今まで、なんとか無事に過ごせてきたのもこの選択がすべてだと思う。世界のどこのダイビングショップも、こっちがベテランだと知ると、深場で流れも強いダイナミックなポイントに案内してくれようとするのが普通だ。若い頃はそうした場所にもガンガン潜ったが、ここ10年、いや15年ぐらいは穏やかなポイントを中心に潜っている。

ハードなポイントに行きたいなあと思ったこともあったが、いつもパスしてきた。チキンダイバーみたいだが、たいてい一人旅だったし、言葉もろくに通じないガイドダイバーとのやりとりも面倒だったし、何かと緊張を強いられてきたから、水中で強いストレスを受けるようなことはなるべく避けてきた。
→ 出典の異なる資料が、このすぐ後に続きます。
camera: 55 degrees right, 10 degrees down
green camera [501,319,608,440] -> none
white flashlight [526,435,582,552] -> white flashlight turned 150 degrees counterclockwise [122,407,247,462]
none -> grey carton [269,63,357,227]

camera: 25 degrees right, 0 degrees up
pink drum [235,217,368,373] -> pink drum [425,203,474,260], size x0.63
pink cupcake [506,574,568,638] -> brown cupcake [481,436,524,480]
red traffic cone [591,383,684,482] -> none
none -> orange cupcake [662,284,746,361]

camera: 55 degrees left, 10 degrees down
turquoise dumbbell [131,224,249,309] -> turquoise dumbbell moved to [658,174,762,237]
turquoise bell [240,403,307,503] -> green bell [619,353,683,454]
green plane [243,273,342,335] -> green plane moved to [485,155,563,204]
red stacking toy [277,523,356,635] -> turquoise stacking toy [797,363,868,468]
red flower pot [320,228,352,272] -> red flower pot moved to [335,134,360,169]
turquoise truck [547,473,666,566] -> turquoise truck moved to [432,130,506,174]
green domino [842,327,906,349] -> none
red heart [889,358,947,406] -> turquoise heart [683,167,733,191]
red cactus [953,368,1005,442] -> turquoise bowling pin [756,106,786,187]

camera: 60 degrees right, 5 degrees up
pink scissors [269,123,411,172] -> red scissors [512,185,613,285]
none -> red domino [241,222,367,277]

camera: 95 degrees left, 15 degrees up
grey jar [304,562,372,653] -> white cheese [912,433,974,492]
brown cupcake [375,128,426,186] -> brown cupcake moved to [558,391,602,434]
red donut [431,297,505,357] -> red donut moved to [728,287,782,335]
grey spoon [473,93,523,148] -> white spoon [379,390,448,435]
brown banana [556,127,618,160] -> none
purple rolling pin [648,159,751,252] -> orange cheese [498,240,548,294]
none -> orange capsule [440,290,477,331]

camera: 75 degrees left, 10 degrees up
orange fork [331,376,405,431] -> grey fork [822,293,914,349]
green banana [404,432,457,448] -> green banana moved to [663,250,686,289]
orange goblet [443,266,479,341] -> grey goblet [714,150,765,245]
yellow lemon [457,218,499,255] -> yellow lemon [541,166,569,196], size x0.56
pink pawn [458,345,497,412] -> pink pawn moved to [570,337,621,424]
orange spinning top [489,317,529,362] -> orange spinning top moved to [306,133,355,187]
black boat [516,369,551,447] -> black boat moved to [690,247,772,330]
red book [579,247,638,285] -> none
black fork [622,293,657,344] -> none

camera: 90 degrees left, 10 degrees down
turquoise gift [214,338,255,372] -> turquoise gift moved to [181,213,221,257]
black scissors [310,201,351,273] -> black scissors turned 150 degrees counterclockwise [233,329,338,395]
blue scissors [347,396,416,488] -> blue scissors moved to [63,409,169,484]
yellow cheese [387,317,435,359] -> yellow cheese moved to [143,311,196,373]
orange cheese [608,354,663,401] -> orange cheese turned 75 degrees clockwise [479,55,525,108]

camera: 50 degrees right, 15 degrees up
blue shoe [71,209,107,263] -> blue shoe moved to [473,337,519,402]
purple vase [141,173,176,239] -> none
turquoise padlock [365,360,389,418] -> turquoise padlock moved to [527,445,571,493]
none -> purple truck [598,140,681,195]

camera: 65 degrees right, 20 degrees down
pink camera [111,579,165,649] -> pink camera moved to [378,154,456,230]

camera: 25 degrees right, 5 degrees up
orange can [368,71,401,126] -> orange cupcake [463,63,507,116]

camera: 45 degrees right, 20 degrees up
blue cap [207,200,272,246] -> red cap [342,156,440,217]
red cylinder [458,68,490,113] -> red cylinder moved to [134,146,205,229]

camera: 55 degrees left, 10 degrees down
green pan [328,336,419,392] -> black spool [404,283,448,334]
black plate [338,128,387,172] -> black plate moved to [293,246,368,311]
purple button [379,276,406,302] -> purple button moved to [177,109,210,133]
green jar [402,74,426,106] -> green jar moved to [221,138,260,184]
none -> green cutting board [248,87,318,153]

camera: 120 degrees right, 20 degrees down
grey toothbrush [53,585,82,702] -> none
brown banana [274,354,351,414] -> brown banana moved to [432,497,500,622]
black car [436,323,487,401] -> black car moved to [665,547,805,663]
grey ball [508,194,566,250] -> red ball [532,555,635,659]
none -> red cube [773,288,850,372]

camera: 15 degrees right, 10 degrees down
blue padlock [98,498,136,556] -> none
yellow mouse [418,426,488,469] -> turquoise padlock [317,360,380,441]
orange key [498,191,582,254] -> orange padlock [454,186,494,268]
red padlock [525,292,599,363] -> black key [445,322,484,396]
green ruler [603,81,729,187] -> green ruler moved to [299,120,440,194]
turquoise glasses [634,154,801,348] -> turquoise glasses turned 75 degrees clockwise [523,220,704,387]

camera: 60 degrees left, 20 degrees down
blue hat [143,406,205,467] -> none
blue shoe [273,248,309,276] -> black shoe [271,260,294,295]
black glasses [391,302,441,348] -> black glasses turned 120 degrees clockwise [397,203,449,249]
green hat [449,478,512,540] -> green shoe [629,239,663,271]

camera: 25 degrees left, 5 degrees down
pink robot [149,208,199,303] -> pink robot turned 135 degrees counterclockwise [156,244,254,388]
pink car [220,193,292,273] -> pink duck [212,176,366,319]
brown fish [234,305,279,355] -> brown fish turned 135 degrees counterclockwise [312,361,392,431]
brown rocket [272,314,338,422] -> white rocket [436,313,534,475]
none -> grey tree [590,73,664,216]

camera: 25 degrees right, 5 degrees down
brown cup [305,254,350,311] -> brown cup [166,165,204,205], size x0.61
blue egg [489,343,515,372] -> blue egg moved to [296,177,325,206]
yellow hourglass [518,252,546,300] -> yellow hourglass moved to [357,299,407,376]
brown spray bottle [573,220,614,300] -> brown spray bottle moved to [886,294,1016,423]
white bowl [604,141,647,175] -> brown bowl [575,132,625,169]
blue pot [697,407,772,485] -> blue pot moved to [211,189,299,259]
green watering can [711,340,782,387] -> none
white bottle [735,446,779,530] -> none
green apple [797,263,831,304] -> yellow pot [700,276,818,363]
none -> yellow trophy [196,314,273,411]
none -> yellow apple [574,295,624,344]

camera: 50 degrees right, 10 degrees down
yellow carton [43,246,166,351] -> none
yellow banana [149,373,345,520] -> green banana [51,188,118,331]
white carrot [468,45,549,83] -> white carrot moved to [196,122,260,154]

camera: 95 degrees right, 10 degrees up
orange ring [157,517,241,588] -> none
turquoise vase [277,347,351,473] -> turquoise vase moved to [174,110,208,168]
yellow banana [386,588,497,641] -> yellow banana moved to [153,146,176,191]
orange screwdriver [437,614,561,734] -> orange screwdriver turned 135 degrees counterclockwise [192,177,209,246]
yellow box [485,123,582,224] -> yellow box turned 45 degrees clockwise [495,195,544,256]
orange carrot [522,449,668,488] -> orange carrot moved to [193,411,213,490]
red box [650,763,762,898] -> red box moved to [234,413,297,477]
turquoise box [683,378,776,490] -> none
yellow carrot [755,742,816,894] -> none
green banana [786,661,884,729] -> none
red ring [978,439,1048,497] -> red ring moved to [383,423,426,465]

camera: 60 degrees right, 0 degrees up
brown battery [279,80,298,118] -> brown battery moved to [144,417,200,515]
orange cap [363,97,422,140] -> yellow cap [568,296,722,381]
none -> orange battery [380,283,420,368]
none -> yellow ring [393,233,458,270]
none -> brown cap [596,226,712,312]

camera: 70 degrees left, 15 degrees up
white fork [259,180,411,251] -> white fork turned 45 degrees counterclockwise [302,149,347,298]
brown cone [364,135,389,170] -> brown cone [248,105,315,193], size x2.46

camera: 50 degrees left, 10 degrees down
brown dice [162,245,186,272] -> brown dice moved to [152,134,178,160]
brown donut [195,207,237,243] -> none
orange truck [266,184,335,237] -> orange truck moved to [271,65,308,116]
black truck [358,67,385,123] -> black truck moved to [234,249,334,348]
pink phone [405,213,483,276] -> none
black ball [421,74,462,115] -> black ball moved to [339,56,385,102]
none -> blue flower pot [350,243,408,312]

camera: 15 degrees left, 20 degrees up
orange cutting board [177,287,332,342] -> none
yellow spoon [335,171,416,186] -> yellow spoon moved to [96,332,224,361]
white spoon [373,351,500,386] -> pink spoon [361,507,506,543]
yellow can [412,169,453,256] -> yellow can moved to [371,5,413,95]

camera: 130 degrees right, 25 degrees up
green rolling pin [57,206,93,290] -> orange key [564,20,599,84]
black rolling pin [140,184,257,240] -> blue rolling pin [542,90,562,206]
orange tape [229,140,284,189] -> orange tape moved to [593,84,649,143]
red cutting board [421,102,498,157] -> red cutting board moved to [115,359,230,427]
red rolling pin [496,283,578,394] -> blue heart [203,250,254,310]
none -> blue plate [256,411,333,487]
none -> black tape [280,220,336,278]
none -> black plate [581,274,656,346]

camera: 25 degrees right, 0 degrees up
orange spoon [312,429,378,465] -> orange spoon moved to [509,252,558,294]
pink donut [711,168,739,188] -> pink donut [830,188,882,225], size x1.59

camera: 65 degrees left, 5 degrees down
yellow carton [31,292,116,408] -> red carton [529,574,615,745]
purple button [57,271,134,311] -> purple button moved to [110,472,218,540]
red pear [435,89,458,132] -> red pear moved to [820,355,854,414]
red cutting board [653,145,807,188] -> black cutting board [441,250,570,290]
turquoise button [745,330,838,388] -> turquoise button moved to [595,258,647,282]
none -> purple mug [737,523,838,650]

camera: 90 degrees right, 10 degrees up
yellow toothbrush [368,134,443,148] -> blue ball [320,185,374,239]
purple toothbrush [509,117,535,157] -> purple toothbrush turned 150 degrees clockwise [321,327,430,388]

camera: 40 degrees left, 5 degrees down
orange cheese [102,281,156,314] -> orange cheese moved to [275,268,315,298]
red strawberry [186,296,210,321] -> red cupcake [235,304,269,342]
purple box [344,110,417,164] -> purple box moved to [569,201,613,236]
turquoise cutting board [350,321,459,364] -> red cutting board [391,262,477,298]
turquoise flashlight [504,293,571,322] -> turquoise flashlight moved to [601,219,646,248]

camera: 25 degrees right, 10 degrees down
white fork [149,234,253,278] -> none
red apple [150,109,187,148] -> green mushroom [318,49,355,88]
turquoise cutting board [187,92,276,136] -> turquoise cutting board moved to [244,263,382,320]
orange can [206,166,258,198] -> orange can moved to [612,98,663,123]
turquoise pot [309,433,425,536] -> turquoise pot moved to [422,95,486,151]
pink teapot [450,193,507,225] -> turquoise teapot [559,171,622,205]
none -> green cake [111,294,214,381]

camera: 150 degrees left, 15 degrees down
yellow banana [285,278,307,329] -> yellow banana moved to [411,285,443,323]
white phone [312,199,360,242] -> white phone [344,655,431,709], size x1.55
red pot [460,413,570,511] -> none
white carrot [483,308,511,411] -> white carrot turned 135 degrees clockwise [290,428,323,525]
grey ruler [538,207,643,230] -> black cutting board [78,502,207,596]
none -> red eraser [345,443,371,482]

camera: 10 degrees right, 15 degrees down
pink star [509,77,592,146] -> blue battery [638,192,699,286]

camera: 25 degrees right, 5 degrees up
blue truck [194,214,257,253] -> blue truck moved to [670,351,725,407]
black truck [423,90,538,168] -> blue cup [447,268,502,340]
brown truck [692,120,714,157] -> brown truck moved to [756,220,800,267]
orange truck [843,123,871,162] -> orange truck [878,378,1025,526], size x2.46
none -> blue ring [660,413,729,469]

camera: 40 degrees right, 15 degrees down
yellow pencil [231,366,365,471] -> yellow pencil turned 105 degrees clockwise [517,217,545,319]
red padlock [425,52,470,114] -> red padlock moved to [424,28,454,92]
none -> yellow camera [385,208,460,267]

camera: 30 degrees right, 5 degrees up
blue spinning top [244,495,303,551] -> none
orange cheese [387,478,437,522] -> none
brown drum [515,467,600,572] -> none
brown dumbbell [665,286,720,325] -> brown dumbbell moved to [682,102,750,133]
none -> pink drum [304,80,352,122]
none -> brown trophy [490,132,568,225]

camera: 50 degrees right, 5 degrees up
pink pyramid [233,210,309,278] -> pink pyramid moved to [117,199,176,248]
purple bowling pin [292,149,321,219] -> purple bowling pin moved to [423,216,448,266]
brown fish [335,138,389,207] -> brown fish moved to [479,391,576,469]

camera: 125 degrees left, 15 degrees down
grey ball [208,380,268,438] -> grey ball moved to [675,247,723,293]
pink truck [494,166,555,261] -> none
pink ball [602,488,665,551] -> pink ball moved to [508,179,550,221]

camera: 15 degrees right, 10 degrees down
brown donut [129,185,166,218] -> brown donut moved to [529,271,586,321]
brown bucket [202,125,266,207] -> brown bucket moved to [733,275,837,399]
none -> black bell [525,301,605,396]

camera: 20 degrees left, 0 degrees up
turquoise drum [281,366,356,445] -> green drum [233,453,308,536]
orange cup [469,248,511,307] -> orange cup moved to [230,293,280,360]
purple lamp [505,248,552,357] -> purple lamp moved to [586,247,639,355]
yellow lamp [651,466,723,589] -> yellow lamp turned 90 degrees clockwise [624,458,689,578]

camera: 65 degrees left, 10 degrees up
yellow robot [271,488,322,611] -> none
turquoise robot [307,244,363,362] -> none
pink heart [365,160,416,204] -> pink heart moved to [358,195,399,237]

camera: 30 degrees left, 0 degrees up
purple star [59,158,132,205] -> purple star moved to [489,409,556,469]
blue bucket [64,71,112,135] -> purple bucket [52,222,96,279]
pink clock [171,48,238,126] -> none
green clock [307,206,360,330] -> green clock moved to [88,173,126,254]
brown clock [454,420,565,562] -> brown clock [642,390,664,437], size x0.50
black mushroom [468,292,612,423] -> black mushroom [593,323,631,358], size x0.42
水深も自主規制している。過去にボルネオの海の水深23メートル地点でトラブルを起こして、本気で怖かったことがあった。ダイビングをやめたくなったほど恐怖を感じた。一応、ディープダイバーライセンスも持っているが、それ以降、基本的に自分のMax水深は初級者に毛の生えた程度の23メートル程度を目安にしている。

もし私に気心の知れた潜水仲間がいて、いつもそのメンバーと一緒に出かけていたら、きっとこんな呑気なスタイルで潜ってはいられなかったのだろう。あまり社交的じゃなくて良かったのかもしれない。

ダイビングではとにかく流れが一番厄介だ。流れが複雑なところでは、タチの悪いダウンカレントが発生することもある。文字通り、上から下への流れだ。

これが強いと、足ヒレで頑張ってキックしても身体が上に行かない。口から吐く泡は普通は上に向かうのだが、真横に流れたり、激しいときは下に向かって泡がこぼれる。

少し横方向に移動するだけで、突然流れがないエリアに逃げられることもあるのだが、さすがに慌てるし、ちょっとしたことでパニックを起こしそうになる。

厄介極まりないが、魚群や大型の魚は流れがある場所に集まるので、どうしてもリスクは避けられないわけだ。でも、予想外の流れには絶対勝てないし、外洋ポイントで漂流しちゃったら絶望的である。

ダイビングに慣れてくると激流ポイントに大物を見に行きたがる人は多いが、場所が場所だけに、何かあったらシャレでは済まないことは再認識したいものだ。

私自身、そろそろ南国での潜水旅行を企てようとしていたので、今回の事故を教訓にして臆病すぎるほど臆病になってプランを考えようと思う。